March 13, 2012
GOCE Mapping Layer Between Earth’s Crust And Mantle
The ESA´s GOCE satellite has produced the first global high-resolution map of the boundary between the Earth´s mantle and its crust, according to an ESA press release.
Understanding the mantle-or MoHo-could provide us with clues about the Earth´s interior.
MoHo is derived from the word MohoroviÄiÄ Discontinuity and describes the boundary between the crust and the mantle. Discovered in 1909 by Croatian Seismologist Andrija Mohorovicic, the MoHo has been found to shift and change in not only depth below the crust but also in the velocity at which it moves. The word “discontinuity” is used for a surface where seismic waves change velocity. The depth of one of these surfaces below the ocean basin is an average of 8km deep, while the average depth below the continents is 32 km deep. At this discontinuity, the seismic waves accelerate.
Until now, all of what scientists knew of the deep levels of the earth came from gravimetric and seismic methods.
Seismic methods are based on the aforementioned seismic waves that move below the Earth´s surface.
Gravimetry is focused on the gravitational effect and density difference caused by the ever changing composition of crust and mantle.
The new MoHo models far exceed those previous models based on seismic and gravimetric study.
By producing the first high-resolution global map of the MoHo, the GOCE Exploitation for MoHo Modeling and Applications project (GEMMA) plan to study the way the ocean moves and circulates. By understanding more about ocean circulation, scientists hope to learn more about the Earth´s interior, as well as changes in sea-level and the way energy is exchanged globally via oceanic movement.
By using the inversion of homogenous gravimetric data, the GEMMA MoHo map is able to estimate MoHo depth globally, even in areas where ground data is not accurately available.
This new map will also give scientists clues about gravitational density around the globe.

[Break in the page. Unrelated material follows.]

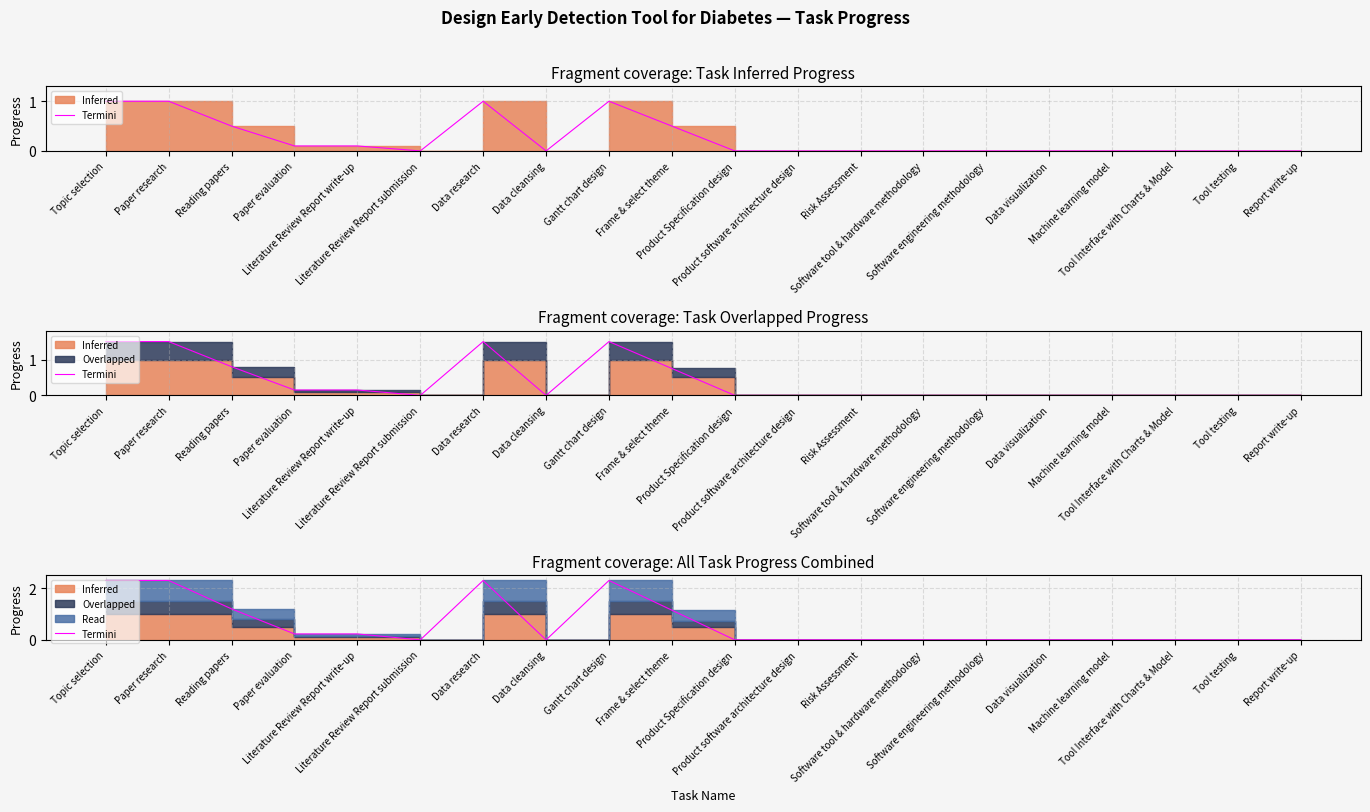

Reading right to left, transcribe all the data shown in this chart.

0.0	0.0	0.0	0.0	0.0	0.0	0.0	0.0	0.0	0.0	1.1	2.3	0.0	2.3	0.0	0.2	0.2	1.2	2.3	2.3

The ESA´s GOCE (Gravity field and steady-state Ocean Circulation Explorer) satellite was launched in 2009. Since that time, it has been used to measure ocean circulation as well as gravitational variations. By flying as close to the Earth as possible-as low as 260 km high-the GOCE is more sensitive to Earth´s gravity field. Less than a year ago, the GOCE also delivered ground breaking, high resolution images of the variations in Earth´s gravity. By collecting more data and producing more high resolution images, the ESA hopes the GOCE will continue to shed light on the mysteries of Earth´s gravitational pull, ocean circulation and what lies below the Earth´s crust.